Version tested: PSOne
- Developer: Game Arts
- Publishers: SCEA / Ubisoft
It's a sign of how the games market in Europe was maturing that as we advance through the years, more and more of the games on our list actually managed to get released over here. Admittedly, Grandia took its sweet time - Ubisoft didn't launch the game in Europe until early 2001, after US and Japanese launches in 1999 - but this, at least, is a game which European players eventually had a chance to experience. Which is just as well, because it was fantastic - and moreover, it was a genuine break from the strictly turn based gameplay of most RPGs previously released in the west.
Although its characters, dialogue and story were all strong and memorable, Grandia's real flash of inspiration was its battle system.
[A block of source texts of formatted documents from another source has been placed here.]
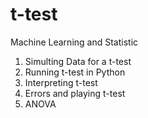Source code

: # t-test
Machine Learning and Statistic
1. Simulting Data for a t-test
2. Running t-test in Python
3. Interpreting t-test
4. Errors and playing t-test
5. ANOVA
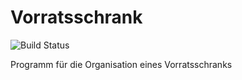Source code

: # Vorratsschrank

![Build Status](https://github.com/Trizie/VorratsschrankRepo/actions/workflows/python-app.yml/badge.svg)

Programm für die Organisation eines Vorratsschranks

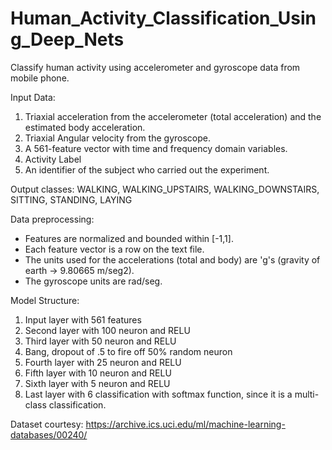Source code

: # Human_Activity_Classification_Using_Deep_Nets
Classify human activity using accelerometer and gyroscope data from mobile phone.

Input Data:
1. Triaxial acceleration from the accelerometer (total acceleration) and the estimated body acceleration.
2. Triaxial Angular velocity from the gyroscope.
3. A 561-feature vector with time and frequency domain variables.
4. Activity Label
5. An identifier of the subject who carried out the experiment.

Output classes:
WALKING, WALKING_UPSTAIRS, WALKING_DOWNSTAIRS, SITTING, STANDING, LAYING

Data preprocessing:
- Features are normalized and bounded within [-1,1].
- Each feature vector is a row on the text file.
- The units used for the accelerations (total and body) are 'g's (gravity of earth -> 9.80665 m/seg2).
- The gyroscope units are rad/seg.

Model Structure:
1. Input layer with 561 features
2. Second layer with 100 neuron and RELU
3. Third layer with 50 neuron and RELU
4. Bang, dropout of .5 to fire off 50% random neuron
5. Fourth layer with 25 neuron and RELU
6. Fifth layer with 10 neuron and RELU
7. Sixth layer with 5 neuron and RELU
8. Last layer with 6 classification with softmax function, since it is a multi-class classification. 



Dataset courtesy:
https://archive.ics.uci.edu/ml/machine-learning-databases/00240/
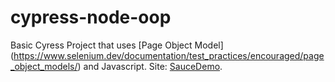 # cypress-node-oop
Basic Cyress Project that uses [Page Object Model] (https://www.selenium.dev/documentation/test_practices/encouraged/page_object_models/) and Javascript.
Site: [SauceDemo](https://www.saucedemo.com).
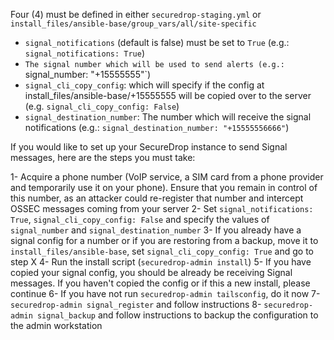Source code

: Four (4) must be defined in either `securedrop-staging.yml` or `install_files/ansible-base/group_vars/all/site-specific`

- `signal_notifications` (default is false) must be set to `True` (e.g.: `signal_notifications: True`)
- `The signal number which will be used to send alerts (e.g.: `signal_number: "+15555555"`)
- `signal_cli_copy_config`: which will specify if the config at install_files/ansible-base/+15555555 will be copied over to the server (e.g. `signal_cli_copy_config: False`)
- `signal_destination_number`: The number which will receive the signal notifications (e.g.: `signal_destination_number: "+15555556666"`)

If you would like to set up your SecureDrop instance to send Signal messages, here are the steps you must take:

1- Acquire a phone number (VoIP service, a SIM card from a phone provider and temporarily use it on your phone). Ensure that you remain in control of this number, as an attacker could re-register that number and intercept OSSEC messages coming from your server
2- Set `signal_notifications: True`, `signal_cli_copy_config: False` and specify the values of `signal_number` and `signal_destination_number`
3- If you already have a signal config for a number or if you are restoring from a backup, move it to `install_files/ansible-base`, set `signal_cli_copy_config: True` and go to step X
4- Run the install script (`securedrop-admin install`)
5- If you have copied your signal config, you should be already be receiving Signal messages. If you haven't copied the config or if this a new install, please continue
6- If you have not run `securedrop-admin tailsconfig`, do it now
7- `securedrop-admin signal_register` and follow instructions
8- `securedrop-admin signal_backup` and follow instructions to backup the configuration to the admin workstation
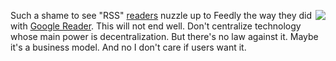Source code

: <img src="http://scripting.com/images/2019/12/21/fox.png" border="0" align="right">Such a shame to see "RSS" <a href="https://lifehacker.com/the-best-rss-readers-and-news-aggregation-apps-1839030732">readers</a> nuzzle up to Feedly the way they did with <a href="http://scripting.com/2019/12/21/170042.html">Google Reader</a>. This will not end well. Don't centralize technology whose main power is decentralization. But there's no law against it. Maybe it's a business model. And no I don't care if users want it.
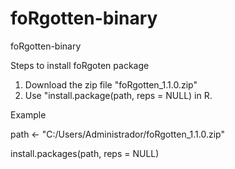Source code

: # foRgotten-binary
 foRgotten-binary
 
 Steps to install foRgoten package
 
 1) Download the zip file "foRgotten_1.1.0.zip"
 2) Use "install.package(path, reps = NULL) in R.
 
 Example
 
 path <- "C:/Users/Administrador/foRgotten_1.1.0.zip" 
 
 install.packages(path, reps = NULL)
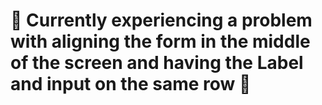 # 🚧 Currently experiencing a problem with aligning the form in the middle of the screen and having the Label and input on the same row 🚧
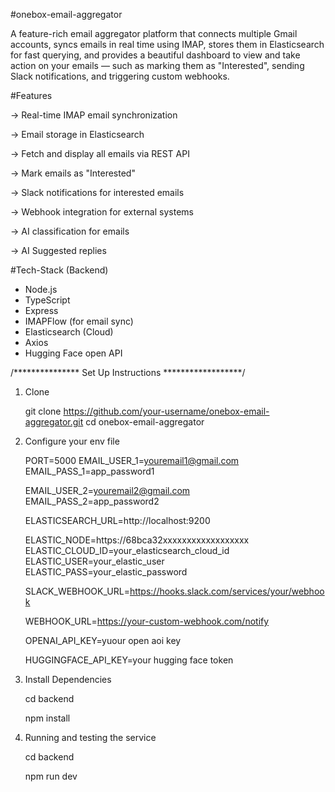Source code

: #onebox-email-aggregator

A feature-rich email aggregator platform that connects multiple Gmail accounts, syncs emails in real time using IMAP, stores them in Elasticsearch for fast querying, and provides a beautiful dashboard to view and take action on your emails — such as marking them as "Interested", sending Slack notifications, and triggering custom webhooks.

#Features

-> Real-time IMAP email synchronization

-> Email storage in Elasticsearch

-> Fetch and display all emails via REST API

-> Mark emails as "Interested"

-> Slack notifications for interested emails

-> Webhook integration for external systems

-> AI classification for emails

-> AI Suggested replies

#Tech-Stack (Backend)
- Node.js
- TypeScript
- Express
- IMAPFlow (for email sync)
- Elasticsearch (Cloud)
- Axios
- Hugging Face open API 



/*************** Set Up Instructions ******************/

1. Clone

     git clone https://github.com/your-username/onebox-email-aggregator.git
     cd onebox-email-aggregator

2. Configure your env file
   
     PORT=5000
     EMAIL_USER_1=youremail1@gmail.com
     EMAIL_PASS_1=app_password1
     
     EMAIL_USER_2=youremail2@gmail.com
     EMAIL_PASS_2=app_password2
     
     ELASTICSEARCH_URL=http://localhost:9200
     
     ELASTIC_NODE=https://68bca32xxxxxxxxxxxxxxxxxx
     ELASTIC_CLOUD_ID=your_elasticsearch_cloud_id
     ELASTIC_USER=your_elastic_user
     ELASTIC_PASS=your_elastic_password
     
     SLACK_WEBHOOK_URL=https://hooks.slack.com/services/your/webhook
   
     WEBHOOK_URL=https://your-custom-webhook.com/notify

     OPENAI_API_KEY=yuour open aoi key
   
     HUGGINGFACE_API_KEY=your hugging face token


4. Install Dependencies

     cd backend
   
     npm install

6. Running and testing the service
   
     cd backend
   
     npm run dev

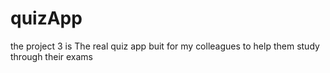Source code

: # quizApp
the project 3 is The real quiz app buit for my colleagues to help them study through their exams 
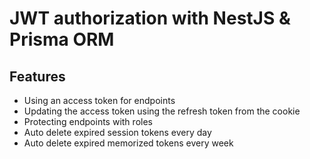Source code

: # **JWT authorization with NestJS & Prisma ORM**

## Features
- Using an access token for endpoints
- Updating the access token using the refresh token from the cookie
- Protecting endpoints with roles
- Auto delete expired session tokens every day
- Auto delete expired memorized tokens every week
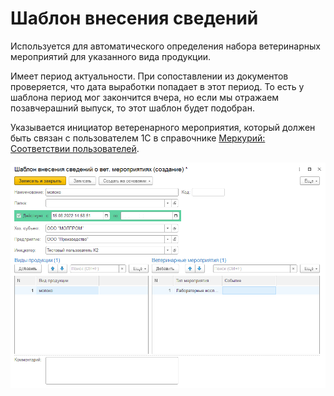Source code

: # Шаблон внесения сведений

Используется для автоматического определения набора ветеринарных мероприятий для указанного вида продукции.

Имеет период актуальности. При сопоставлении из документов проверяется, что дата выработки попадает в этот период. То есть у шаблона период мог закончится вчера, но если мы отражаем позавчерашний выпуск, то этот шаблон будет подобран.

Указывается инициатор ветеренарного мероприятия, который должен быть связан с пользователем 1С в справочнике [Меркурий: Соответствии пользователей](../../../ConfiguringIntegration/MercuryReferencesCorrespondences/UsersCorrespondences.md).

[![1][1]][1]

[1]: TemplateForEnteringInformation.assets/1.png
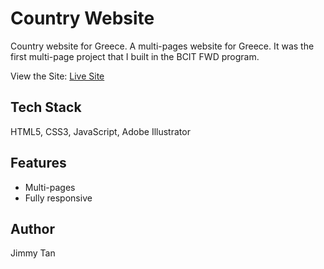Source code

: # Country Website

Country website for Greece. A multi-pages website for Greece. It was the first multi-page project that I built in the BCIT FWD program.

View the Site: [Live Site](https://ztan.ca/country-website-greece/)

## Tech Stack
HTML5, CSS3, JavaScript, Adobe Illustrator

## Features
* Multi-pages
* Fully responsive

## Author
Jimmy Tan
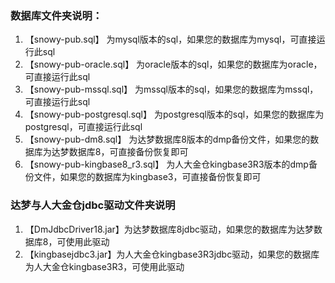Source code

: ### 数据库文件夹说明：
1. 【snowy-pub.sql】 为mysql版本的sql，如果您的数据库为mysql，可直接运行此sql
2. 【snowy-pub-oracle.sql】 为oracle版本的sql，如果您的数据库为oracle，可直接运行此sql
3. 【snowy-pub-mssql.sql】 为mssql版本的sql，如果您的数据库为mssql，可直接运行此sql
3. 【snowy-pub-postgresql.sql】 为postgresql版本的sql，如果您的数据库为postgresql，可直接运行此sql
4. 【snowy-pub-dm8.sql】 为达梦数据库8版本的dmp备份文件，如果您的数据库为达梦数据库8，可直接备份恢复即可
5. 【snowy-pub-kingbase8_r3.sql】 为人大金仓kingbase3R3版本的dmp备份文件，如果您的数据库为kingbase3，可直接备份恢复即可

### 达梦与人大金仓jdbc驱动文件夹说明
1. 【DmJdbcDriver18.jar】为达梦数据库8jdbc驱动，如果您的数据库为达梦数据库8，可使用此驱动
2. 【kingbasejdbc3.jar】为人大金仓kingbase3R3jdbc驱动，如果您的数据库为人大金仓kingbase3R3，可使用此驱动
Each character was placed along an "action line" at the bottom of the screen, and their icon moved along it at a pace corresponding to the character's speed. When they reached the end, an action could be performed - which would place them back on the line at an earlier point, depending on which action they had just used. Meanwhile, characters could run around during battles, with positioning being critical. These two innovations combined to make for a fast, dynamic and vastly enjoyable battle system which few other games have rivalled, even in recent years.
Graphically, Grandia is still a joy. Like a surprising number of our listed titles, it used 3D backdrops but stuck with beautifully drawn sprites for characters, monsters and NPCs. WIth the benefit of almost a decade of hindsight, this seems to have been the approach that worked best for PlayStation games in the long run. The system was more than capable of rendering simple, colourful backdrops effectively, but few games could deliver convincing, high qualitcharacters with such a low polygon count. Grandia's sprites, however, stand the test of time brilliantly.